Nachdem ihr Bruder Danny bereits erste Erfahrungen als Schauspieler in diversen Werbespots sammelte, entschloss sich auch Mara es ihm gleich zu tun. Auch sie fing zunächst als Darstellerin für Werbespots (u.a. für Texaco, Bank Of America) an. Mit fünf Jahren startete sie ihre professionelle Schauspielkarriere. 1993 war sie in der erfolgreichen amerikanischen Daily Soap Melrose Place zu sehen. Noch im selben Jahr bekam sie dann im Alter von sechs Jahren ihre erste grosse Kinofilmrolle. Sie spielte im sehr erfolgreichen Kinofilm Mrs. Doubtfire (1993) die jüngste Tochter der beiden Hauptdarsteller Robin Williams und Sally Field und bewies, dass sie, trotz ihrer noch sehr jungen Jahre, ein enormes schauspielerisches Talent besass.
Im darauffolgenden Jahr spielte sie in dem TV-Drama Und die Zeit heilt alle Wunden, welches auf einer wahren Geschichte beruht, die Tochter einer jungen Frau, die mit Anfang 30 einen Schlaganfall erleidet. Wilsons grosser Durchbruch kam aber erst Ende 1994 mit dem Remake des Weihnachtsfilms Das Wunder von Manhattan aus dem Jahre 1947. Sie spielte darin die Rolle der 8-jährigen Susan Walker (1947 von Natalie Wood verkörpert), die nicht an den Weihnachtsmann glaubt und durch diesen schliesslich doch die Wahrheit des Weihnachtsmannes kennenlernt. Ironischerweise ist Mara Jüdin und wurde demnach nicht erzogen an den Weihnachtsmann zu glauben, doch laut Regisseur John Hughes passte dies gut zur Rolle der Susan, da ihr ihr Statement, dass es keinen Weihnachtsmann gäbe, glaubwürdig rüberkam.

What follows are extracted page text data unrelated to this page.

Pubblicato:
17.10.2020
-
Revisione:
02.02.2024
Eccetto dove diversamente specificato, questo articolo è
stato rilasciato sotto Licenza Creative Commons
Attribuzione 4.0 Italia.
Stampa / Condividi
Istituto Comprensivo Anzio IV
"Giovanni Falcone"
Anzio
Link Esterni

1996 folgte dann die Rolle, die viele von Maras Fans als ihre beste bezeichnen: mit der Hauptrolle in Danny DeVitos Verfilmung des Roald Dahl-Romans Matilda erntete sie Lob und Anerkennung bei Jung und Alt. Traurigerweise verlor Mara während der Dreharbeiten zu diesem Film ihre Mutter (Todesursache: Brustkrebs), daher war es für sie sicher nicht immer einfach, Freude und Spass darzustellen, was bei Matilda unbedingt notwendig war. Doch Mara schlug sich tapfer und beeindruckte mit ihrer Leistung nicht nur die Macher des Films, sondern auch ihre Schauspielkollegen.
In den darauffolgenden zwei Jahren folgten noch jeweils ein Kinofilm (Der Zauberwunsch, 1997) und ein TV-Film (Harveys Zauberballons, 1999). Ihre bis dato letzte Kinofilmrolle hatte sie im Jahr 2000 als Enkeltochter von Peter Fonda in Thomas, die fantastische Lokomotive. Dieser Kinofilm war an den Kinokassen ein Misserfolg, woraufhin Mara sich dazu entschloss, ihre Schauspielkarriere zunächst auf Eis zu legen und sich hauptsächlich auf die Schule und ihr Privatleben zu konzentrieren.
Im Juni 2005 schloss Mara schliesslich die Burbank Highschool erfolgreich ab und spielte im August des selben Jahres die Hauptrolle in einer Bühnenproduktion von Richard Rodgers & Oscar Hammersteins Musical Cinderella. Seit September 2005 studiert sie an der New York University Schauspiel und Theater.
Mara Wilson lebt nach wie vor in Burbank, Kalifornien und liess verlauten, dass sie auch als Erwachsene Schauspielerin bleiben und Filmrollen annehmen wolle.